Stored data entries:
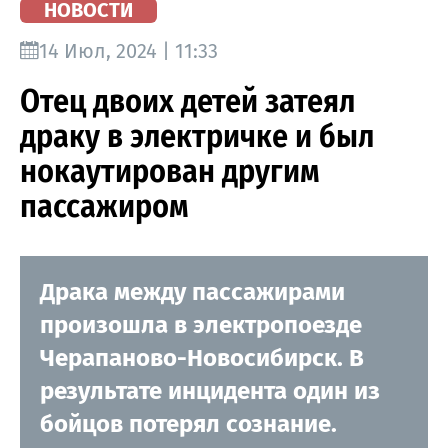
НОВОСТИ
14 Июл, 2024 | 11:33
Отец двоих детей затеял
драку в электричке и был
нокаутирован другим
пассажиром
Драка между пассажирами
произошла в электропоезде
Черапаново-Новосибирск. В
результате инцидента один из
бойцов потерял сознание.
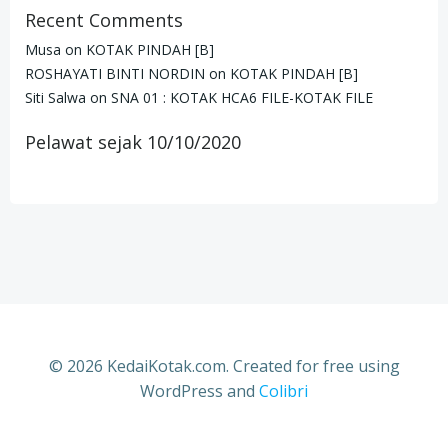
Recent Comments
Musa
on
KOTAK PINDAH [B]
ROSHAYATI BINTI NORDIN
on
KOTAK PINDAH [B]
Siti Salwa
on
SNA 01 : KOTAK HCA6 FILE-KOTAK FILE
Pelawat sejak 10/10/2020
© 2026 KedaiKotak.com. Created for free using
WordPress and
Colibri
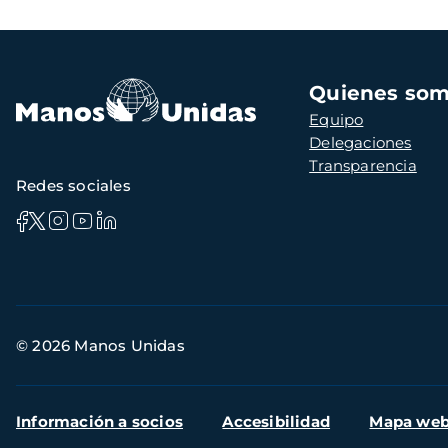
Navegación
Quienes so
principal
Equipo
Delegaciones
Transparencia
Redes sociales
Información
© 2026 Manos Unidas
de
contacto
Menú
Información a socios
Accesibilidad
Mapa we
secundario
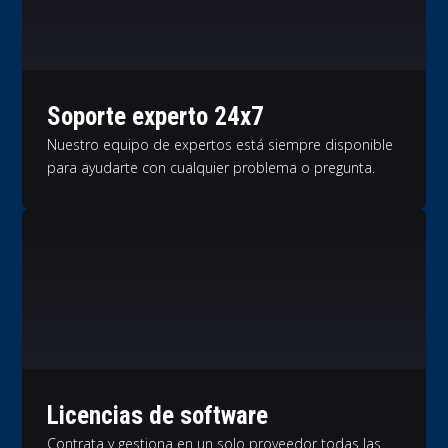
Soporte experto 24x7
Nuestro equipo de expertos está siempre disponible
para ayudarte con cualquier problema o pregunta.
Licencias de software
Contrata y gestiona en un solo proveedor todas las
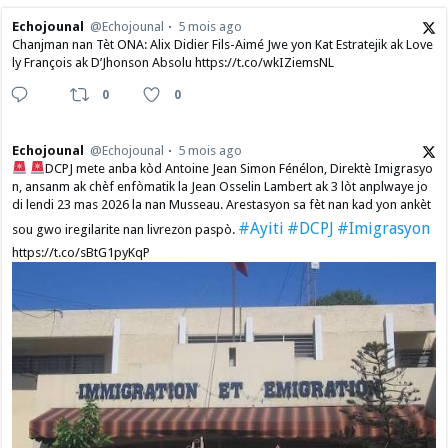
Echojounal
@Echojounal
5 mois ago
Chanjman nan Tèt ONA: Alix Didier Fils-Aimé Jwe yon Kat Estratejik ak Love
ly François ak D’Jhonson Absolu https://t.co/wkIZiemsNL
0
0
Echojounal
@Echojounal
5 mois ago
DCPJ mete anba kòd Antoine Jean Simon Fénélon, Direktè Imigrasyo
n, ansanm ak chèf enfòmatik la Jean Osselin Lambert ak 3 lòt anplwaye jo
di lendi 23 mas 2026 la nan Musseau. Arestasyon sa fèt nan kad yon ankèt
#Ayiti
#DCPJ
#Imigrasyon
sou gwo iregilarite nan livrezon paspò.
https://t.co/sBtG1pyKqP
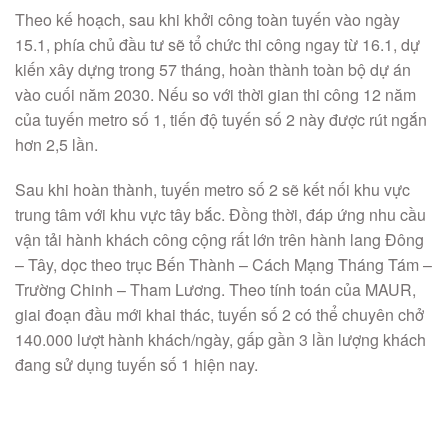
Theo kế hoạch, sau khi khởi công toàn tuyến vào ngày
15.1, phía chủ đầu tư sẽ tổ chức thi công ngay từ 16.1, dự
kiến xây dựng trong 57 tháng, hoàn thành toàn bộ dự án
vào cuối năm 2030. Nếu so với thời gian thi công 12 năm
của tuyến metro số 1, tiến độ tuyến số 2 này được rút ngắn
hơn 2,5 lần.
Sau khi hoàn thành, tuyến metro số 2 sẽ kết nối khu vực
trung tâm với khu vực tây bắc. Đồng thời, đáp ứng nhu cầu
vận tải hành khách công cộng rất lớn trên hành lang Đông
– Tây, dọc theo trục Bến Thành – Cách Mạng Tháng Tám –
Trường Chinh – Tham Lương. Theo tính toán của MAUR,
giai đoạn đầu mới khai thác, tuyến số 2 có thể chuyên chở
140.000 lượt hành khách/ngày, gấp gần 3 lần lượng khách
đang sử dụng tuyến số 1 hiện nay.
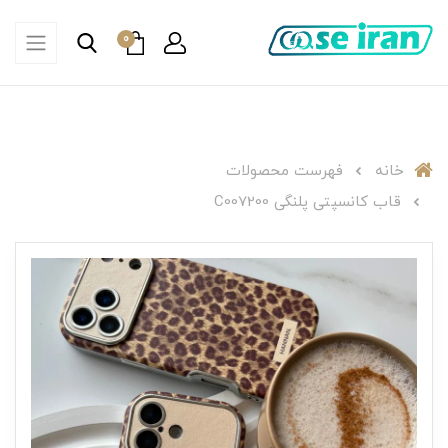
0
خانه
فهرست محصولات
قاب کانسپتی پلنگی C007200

...

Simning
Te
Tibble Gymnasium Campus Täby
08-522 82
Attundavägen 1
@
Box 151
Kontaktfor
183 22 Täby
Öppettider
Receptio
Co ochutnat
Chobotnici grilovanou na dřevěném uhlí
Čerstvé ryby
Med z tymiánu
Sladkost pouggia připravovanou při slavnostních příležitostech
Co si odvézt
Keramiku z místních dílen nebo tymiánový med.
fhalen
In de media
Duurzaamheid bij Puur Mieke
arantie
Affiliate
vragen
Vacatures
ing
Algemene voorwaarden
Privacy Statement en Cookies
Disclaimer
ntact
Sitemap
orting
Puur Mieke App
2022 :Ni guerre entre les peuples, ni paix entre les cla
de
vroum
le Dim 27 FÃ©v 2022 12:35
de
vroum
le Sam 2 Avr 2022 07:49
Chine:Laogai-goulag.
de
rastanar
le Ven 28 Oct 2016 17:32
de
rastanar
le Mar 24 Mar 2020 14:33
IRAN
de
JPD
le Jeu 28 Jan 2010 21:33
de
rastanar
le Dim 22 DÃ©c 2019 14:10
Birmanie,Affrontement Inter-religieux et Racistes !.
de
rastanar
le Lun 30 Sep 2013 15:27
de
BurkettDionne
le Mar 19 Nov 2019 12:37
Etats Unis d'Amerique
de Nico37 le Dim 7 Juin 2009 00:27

--

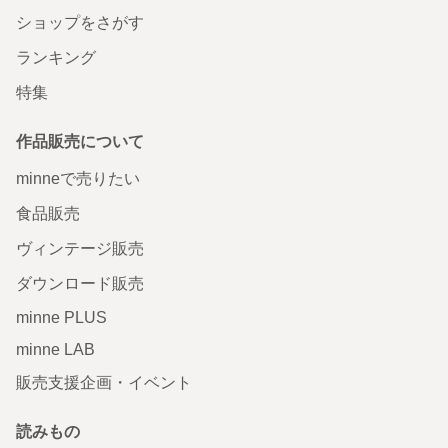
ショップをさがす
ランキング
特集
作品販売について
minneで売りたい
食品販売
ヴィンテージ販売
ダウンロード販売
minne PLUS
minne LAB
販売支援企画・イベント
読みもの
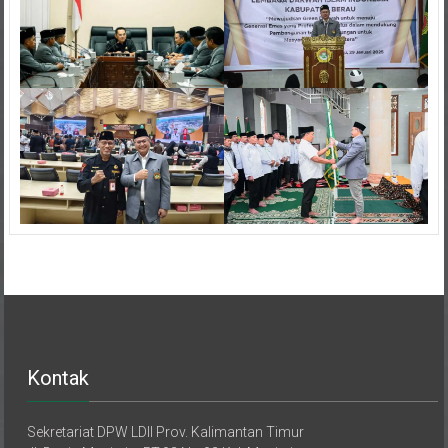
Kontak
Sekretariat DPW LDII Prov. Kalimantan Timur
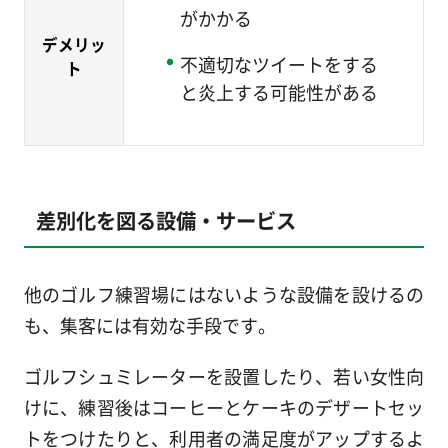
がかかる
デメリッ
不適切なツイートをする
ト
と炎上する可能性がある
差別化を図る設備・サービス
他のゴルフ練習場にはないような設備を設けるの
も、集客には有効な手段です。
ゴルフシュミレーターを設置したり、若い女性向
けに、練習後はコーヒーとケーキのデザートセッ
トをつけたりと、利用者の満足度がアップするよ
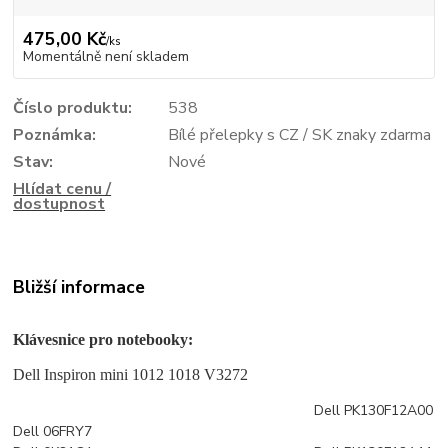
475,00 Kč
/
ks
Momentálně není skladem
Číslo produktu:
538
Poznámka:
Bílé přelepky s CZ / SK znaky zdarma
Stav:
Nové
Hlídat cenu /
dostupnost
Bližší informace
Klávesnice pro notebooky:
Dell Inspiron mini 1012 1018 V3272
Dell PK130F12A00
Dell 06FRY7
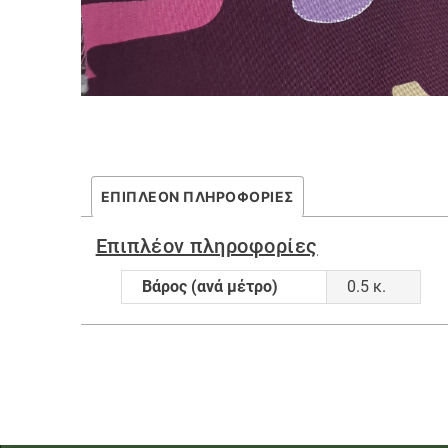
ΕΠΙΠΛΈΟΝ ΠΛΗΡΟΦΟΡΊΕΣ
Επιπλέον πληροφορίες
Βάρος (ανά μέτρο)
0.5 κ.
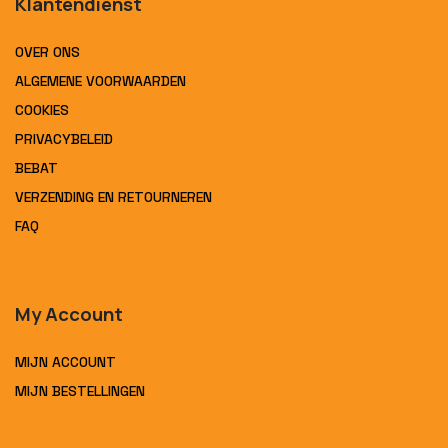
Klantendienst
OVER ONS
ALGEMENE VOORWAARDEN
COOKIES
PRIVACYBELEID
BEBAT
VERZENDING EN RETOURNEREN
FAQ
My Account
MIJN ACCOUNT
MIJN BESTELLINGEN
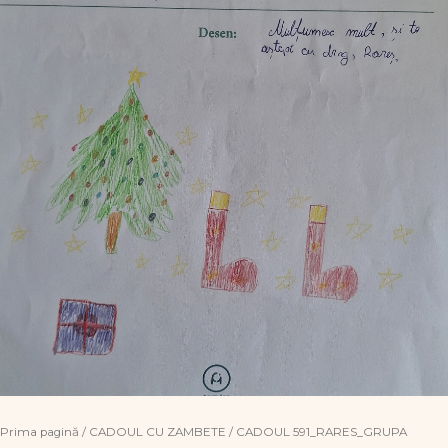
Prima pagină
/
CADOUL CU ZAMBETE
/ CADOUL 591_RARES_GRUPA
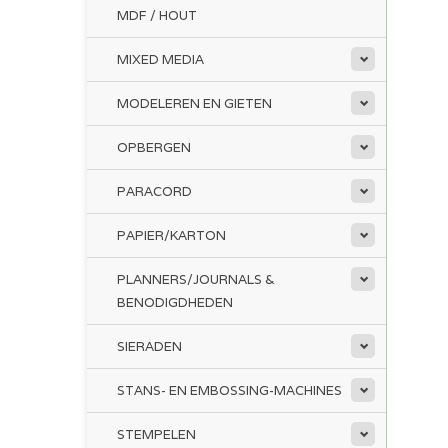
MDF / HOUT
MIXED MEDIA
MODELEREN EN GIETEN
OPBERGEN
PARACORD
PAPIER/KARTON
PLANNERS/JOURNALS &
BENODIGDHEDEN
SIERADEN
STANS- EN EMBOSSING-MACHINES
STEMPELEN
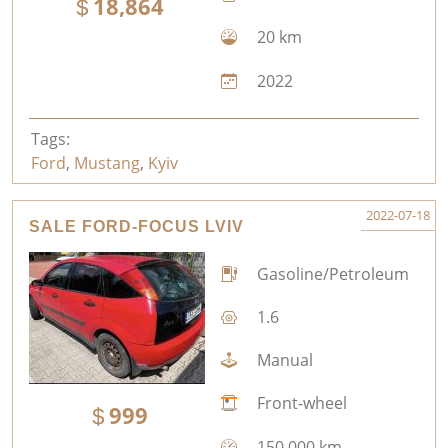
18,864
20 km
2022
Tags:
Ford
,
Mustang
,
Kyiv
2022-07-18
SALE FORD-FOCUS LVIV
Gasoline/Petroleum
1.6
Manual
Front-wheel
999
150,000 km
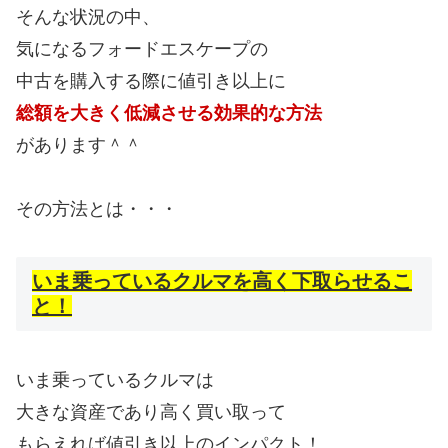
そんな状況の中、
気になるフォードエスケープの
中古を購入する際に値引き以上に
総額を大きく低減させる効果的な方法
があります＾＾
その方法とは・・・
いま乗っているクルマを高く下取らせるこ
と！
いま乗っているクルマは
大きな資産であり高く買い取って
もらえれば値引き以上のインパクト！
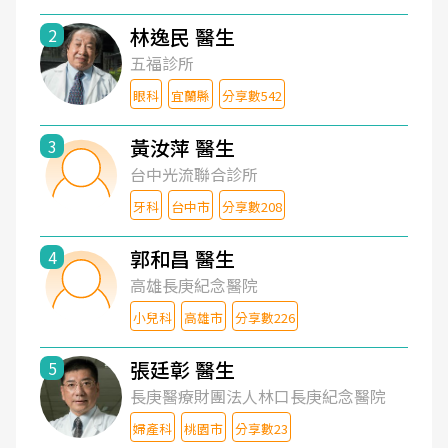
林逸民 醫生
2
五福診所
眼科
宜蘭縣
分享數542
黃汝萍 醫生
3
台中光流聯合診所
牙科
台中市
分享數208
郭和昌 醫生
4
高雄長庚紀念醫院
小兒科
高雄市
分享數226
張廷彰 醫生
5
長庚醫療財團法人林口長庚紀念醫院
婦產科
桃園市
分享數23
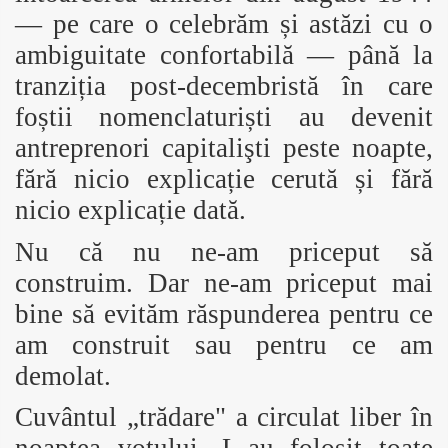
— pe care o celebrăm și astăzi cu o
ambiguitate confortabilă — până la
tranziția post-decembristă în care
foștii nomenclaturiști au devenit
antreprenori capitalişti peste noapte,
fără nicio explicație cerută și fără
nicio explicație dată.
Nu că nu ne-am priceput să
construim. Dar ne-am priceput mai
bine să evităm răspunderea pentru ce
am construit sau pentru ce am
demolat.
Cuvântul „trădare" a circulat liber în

### Directions for this task:
In the records above, find each line holding "Täby" and copy it.

### Written reply:
Tibble Gymnasium Campus Täby
183 22 Täby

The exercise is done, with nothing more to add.